About this exercise: Your task is to restate the data word for word.

Data listing:
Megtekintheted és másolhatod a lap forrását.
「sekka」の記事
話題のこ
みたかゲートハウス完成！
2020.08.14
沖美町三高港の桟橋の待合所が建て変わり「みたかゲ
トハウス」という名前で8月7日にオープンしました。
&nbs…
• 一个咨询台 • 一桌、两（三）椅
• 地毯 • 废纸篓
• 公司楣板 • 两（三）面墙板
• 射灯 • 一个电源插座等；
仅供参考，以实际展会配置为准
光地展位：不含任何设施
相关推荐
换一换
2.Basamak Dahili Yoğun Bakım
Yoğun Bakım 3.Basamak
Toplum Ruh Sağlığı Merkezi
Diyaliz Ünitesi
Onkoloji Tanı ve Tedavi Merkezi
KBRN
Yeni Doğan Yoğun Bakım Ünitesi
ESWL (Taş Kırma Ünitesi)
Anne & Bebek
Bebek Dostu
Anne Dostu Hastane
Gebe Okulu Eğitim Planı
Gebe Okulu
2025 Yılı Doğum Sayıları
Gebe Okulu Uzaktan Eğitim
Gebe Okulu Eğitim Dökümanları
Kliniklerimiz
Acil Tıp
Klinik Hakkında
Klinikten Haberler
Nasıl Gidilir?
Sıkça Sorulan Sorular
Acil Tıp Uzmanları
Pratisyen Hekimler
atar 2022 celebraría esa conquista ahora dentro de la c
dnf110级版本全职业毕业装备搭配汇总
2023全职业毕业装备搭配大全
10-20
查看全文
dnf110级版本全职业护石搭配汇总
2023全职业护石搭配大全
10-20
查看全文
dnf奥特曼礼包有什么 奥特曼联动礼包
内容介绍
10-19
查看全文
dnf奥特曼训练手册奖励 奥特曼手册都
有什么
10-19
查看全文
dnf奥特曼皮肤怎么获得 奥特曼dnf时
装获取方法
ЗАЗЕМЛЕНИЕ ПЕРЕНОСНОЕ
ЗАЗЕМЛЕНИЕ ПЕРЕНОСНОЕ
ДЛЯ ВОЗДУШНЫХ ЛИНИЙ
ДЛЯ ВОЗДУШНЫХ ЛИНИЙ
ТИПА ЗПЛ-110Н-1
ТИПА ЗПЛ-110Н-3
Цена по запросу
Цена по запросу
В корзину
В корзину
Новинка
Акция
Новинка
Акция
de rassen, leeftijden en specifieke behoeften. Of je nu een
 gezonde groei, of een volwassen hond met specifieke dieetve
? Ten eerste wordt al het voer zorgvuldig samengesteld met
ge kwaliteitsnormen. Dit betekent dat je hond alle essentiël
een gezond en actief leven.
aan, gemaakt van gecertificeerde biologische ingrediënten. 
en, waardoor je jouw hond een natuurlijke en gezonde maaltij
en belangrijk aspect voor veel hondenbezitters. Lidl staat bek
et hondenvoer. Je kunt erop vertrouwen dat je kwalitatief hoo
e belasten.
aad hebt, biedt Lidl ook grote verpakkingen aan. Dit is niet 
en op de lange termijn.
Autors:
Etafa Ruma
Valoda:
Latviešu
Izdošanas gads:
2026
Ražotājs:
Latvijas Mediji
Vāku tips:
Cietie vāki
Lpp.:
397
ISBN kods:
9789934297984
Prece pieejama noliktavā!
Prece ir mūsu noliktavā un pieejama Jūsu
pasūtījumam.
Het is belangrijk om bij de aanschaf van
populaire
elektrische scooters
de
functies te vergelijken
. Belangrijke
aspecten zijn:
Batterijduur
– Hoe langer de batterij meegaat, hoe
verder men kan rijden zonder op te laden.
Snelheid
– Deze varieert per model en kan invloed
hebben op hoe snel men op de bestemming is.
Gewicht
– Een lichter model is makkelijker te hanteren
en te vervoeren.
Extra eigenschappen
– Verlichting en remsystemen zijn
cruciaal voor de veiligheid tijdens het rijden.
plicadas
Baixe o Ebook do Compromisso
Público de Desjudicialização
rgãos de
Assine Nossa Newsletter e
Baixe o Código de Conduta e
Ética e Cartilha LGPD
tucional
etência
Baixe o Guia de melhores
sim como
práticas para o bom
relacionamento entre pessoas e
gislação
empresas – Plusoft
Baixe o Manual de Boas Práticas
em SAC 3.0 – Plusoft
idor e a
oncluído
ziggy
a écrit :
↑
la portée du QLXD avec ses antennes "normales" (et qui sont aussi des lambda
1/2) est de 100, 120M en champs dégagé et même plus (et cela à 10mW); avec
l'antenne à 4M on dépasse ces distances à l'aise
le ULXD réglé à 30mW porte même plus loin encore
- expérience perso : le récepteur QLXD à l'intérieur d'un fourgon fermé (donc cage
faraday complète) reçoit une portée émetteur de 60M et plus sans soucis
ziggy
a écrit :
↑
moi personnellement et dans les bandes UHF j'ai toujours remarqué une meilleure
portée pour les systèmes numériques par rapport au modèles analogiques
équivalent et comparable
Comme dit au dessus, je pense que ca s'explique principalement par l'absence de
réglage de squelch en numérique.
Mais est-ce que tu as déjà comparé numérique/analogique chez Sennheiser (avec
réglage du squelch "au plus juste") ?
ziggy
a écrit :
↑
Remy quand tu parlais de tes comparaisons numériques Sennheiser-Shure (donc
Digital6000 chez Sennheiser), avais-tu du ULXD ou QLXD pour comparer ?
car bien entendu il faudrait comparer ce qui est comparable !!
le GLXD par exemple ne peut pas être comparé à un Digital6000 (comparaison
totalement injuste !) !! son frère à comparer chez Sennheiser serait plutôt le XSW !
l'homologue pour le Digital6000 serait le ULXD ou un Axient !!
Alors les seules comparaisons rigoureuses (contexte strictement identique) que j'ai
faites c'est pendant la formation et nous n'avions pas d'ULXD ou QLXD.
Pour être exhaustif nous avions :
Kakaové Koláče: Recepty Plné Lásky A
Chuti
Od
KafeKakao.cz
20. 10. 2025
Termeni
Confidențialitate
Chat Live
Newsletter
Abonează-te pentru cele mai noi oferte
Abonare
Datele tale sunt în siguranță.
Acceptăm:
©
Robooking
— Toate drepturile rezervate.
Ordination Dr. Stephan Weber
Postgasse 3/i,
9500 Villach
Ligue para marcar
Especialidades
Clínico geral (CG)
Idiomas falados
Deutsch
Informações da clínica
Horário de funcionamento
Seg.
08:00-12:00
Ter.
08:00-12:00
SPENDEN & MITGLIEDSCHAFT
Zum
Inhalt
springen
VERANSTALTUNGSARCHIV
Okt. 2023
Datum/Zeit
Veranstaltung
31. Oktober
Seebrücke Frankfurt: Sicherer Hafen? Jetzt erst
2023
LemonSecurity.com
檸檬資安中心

Response:
Megtekintheted és másolhatod a lap forrását.
「sekka」の記事
話題のこ
みたかゲートハウス完成！
2020.08.14
沖美町三高港の桟橋の待合所が建て変わり「みたかゲ
トハウス」という名前で8月7日にオープンしました。
&nbs…
• 一个咨询台 • 一桌、两（三）椅
• 地毯 • 废纸篓
• 公司楣板 • 两（三）面墙板
• 射灯 • 一个电源插座等；
仅供参考，以实际展会配置为准
光地展位：不含任何设施
相关推荐
换一换
2.Basamak Dahili Yoğun Bakım
Yoğun Bakım 3.Basamak
Toplum Ruh Sağlığı Merkezi
Diyaliz Ünitesi
Onkoloji Tanı ve Tedavi Merkezi
KBRN
Yeni Doğan Yoğun Bakım Ünitesi
ESWL (Taş Kırma Ünitesi)
Anne & Bebek
Bebek Dostu
Anne Dostu Hastane
Gebe Okulu Eğitim Planı
Gebe Okulu
2025 Yılı Doğum Sayıları
Gebe Okulu Uzaktan Eğitim
Gebe Okulu Eğitim Dökümanları
Kliniklerimiz
Acil Tıp
Klinik Hakkında
Klinikten Haberler
Nasıl Gidilir?
Sıkça Sorulan Sorular
Acil Tıp Uzmanları
Pratisyen Hekimler
atar 2022 celebraría esa conquista ahora dentro de la c
dnf110级版本全职业毕业装备搭配汇总
2023全职业毕业装备搭配大全
10-20
查看全文
dnf110级版本全职业护石搭配汇总
2023全职业护石搭配大全
10-20
查看全文
dnf奥特曼礼包有什么 奥特曼联动礼包
内容介绍
10-19
查看全文
dnf奥特曼训练手册奖励 奥特曼手册都
有什么
10-19
查看全文
dnf奥特曼皮肤怎么获得 奥特曼dnf时
装获取方法
ЗАЗЕМЛЕНИЕ ПЕРЕНОСНОЕ
ЗАЗЕМЛЕНИЕ ПЕРЕНОСНОЕ
ДЛЯ ВОЗДУШНЫХ ЛИНИЙ
ДЛЯ ВОЗДУШНЫХ ЛИНИЙ
ТИПА ЗПЛ-110Н-1
ТИПА ЗПЛ-110Н-3
Цена по запросу
Цена по запросу
В корзину
В корзину
Новинка
Акция
Новинка
Акция
de rassen, leeftijden en specifieke behoeften. Of je nu een
 gezonde groei, of een volwassen hond met specifieke dieetve
? Ten eerste wordt al het voer zorgvuldig samengesteld met
ge kwaliteitsnormen. Dit betekent dat je hond alle essentiël
een gezond en actief leven.
aan, gemaakt van gecertificeerde biologische ingrediënten. 
en, waardoor je jouw hond een natuurlijke en gezonde maaltij
en belangrijk aspect voor veel hondenbezitters. Lidl staat bek
et hondenvoer. Je kunt erop vertrouwen dat je kwalitatief hoo
e belasten.
aad hebt, biedt Lidl ook grote verpakkingen aan. Dit is niet 
en op de lange termijn.
Autors:
Etafa Ruma
Valoda:
Latviešu
Izdošanas gads:
2026
Ražotājs:
Latvijas Mediji
Vāku tips:
Cietie vāki
Lpp.:
397
ISBN kods:
9789934297984
Prece pieejama noliktavā!
Prece ir mūsu noliktavā un pieejama Jūsu
pasūtījumam.
Het is belangrijk om bij de aanschaf van
populaire
elektrische scooters
de
functies te vergelijken
. Belangrijke
aspecten zijn:
Batterijduur
– Hoe langer de batterij meegaat, hoe
verder men kan rijden zonder op te laden.
Snelheid
– Deze varieert per model en kan invloed
hebben op hoe snel men op de bestemming is.
Gewicht
– Een lichter model is makkelijker te hanteren
en te vervoeren.
Extra eigenschappen
– Verlichting en remsystemen zijn
cruciaal voor de veiligheid tijdens het rijden.
plicadas
Baixe o Ebook do Compromisso
Público de Desjudicialização
rgãos de
Assine Nossa Newsletter e
Baixe o Código de Conduta e
Ética e Cartilha LGPD
tucional
etência
Baixe o Guia de melhores
sim como
práticas para o bom
relacionamento entre pessoas e
gislação
empresas – Plusoft
Baixe o Manual de Boas Práticas
em SAC 3.0 – Plusoft
idor e a
oncluído
ziggy
a écrit :
↑
la portée du QLXD avec ses antennes "normales" (et qui sont aussi des lambda
1/2) est de 100, 120M en champs dégagé et même plus (et cela à 10mW); avec
l'antenne à 4M on dépasse ces distances à l'aise
le ULXD réglé à 30mW porte même plus loin encore
- expérience perso : le récepteur QLXD à l'intérieur d'un fourgon fermé (donc cage
faraday complète) reçoit une portée émetteur de 60M et plus sans soucis
ziggy
a écrit :
↑
moi personnellement et dans les bandes UHF j'ai toujours remarqué une meilleure
portée pour les systèmes numériques par rapport au modèles analogiques
équivalent et comparable
Comme dit au dessus, je pense que ca s'explique principalement par l'absence de
réglage de squelch en numérique.
Mais est-ce que tu as déjà comparé numérique/analogique chez Sennheiser (avec
réglage du squelch "au plus juste") ?
ziggy
a écrit :
↑
Remy quand tu parlais de tes comparaisons numériques Sennheiser-Shure (donc
Digital6000 chez Sennheiser), avais-tu du ULXD ou QLXD pour comparer ?
car bien entendu il faudrait comparer ce qui est comparable !!
le GLXD par exemple ne peut pas être comparé à un Digital6000 (comparaison
totalement injuste !) !! son frère à comparer chez Sennheiser serait plutôt le XSW !
l'homologue pour le Digital6000 serait le ULXD ou un Axient !!
Alors les seules comparaisons rigoureuses (contexte strictement identique) que j'ai
faites c'est pendant la formation et nous n'avions pas d'ULXD ou QLXD.
Pour être exhaustif nous avions :
Kakaové Koláče: Recepty Plné Lásky A
Chuti
Od
KafeKakao.cz
20. 10. 2025
Termeni
Confidențialitate
Chat Live
Newsletter
Abonează-te pentru cele mai noi oferte
Abonare
Datele tale sunt în siguranță.
Acceptăm:
©
Robooking
— Toate drepturile rezervate.
Ordination Dr. Stephan Weber
Postgasse 3/i,
9500 Villach
Ligue para marcar
Especialidades
Clínico geral (CG)
Idiomas falados
Deutsch
Informações da clínica
Horário de funcionamento
Seg.
08:00-12:00
Ter.
08:00-12:00
SPENDEN & MITGLIEDSCHAFT
Zum
Inhalt
springen
VERANSTALTUNGSARCHIV
Okt. 2023
Datum/Zeit
Veranstaltung
31. Oktober
Seebrücke Frankfurt: Sicherer Hafen? Jetzt erst
2023
LemonSecurity.com
檸檬資安中心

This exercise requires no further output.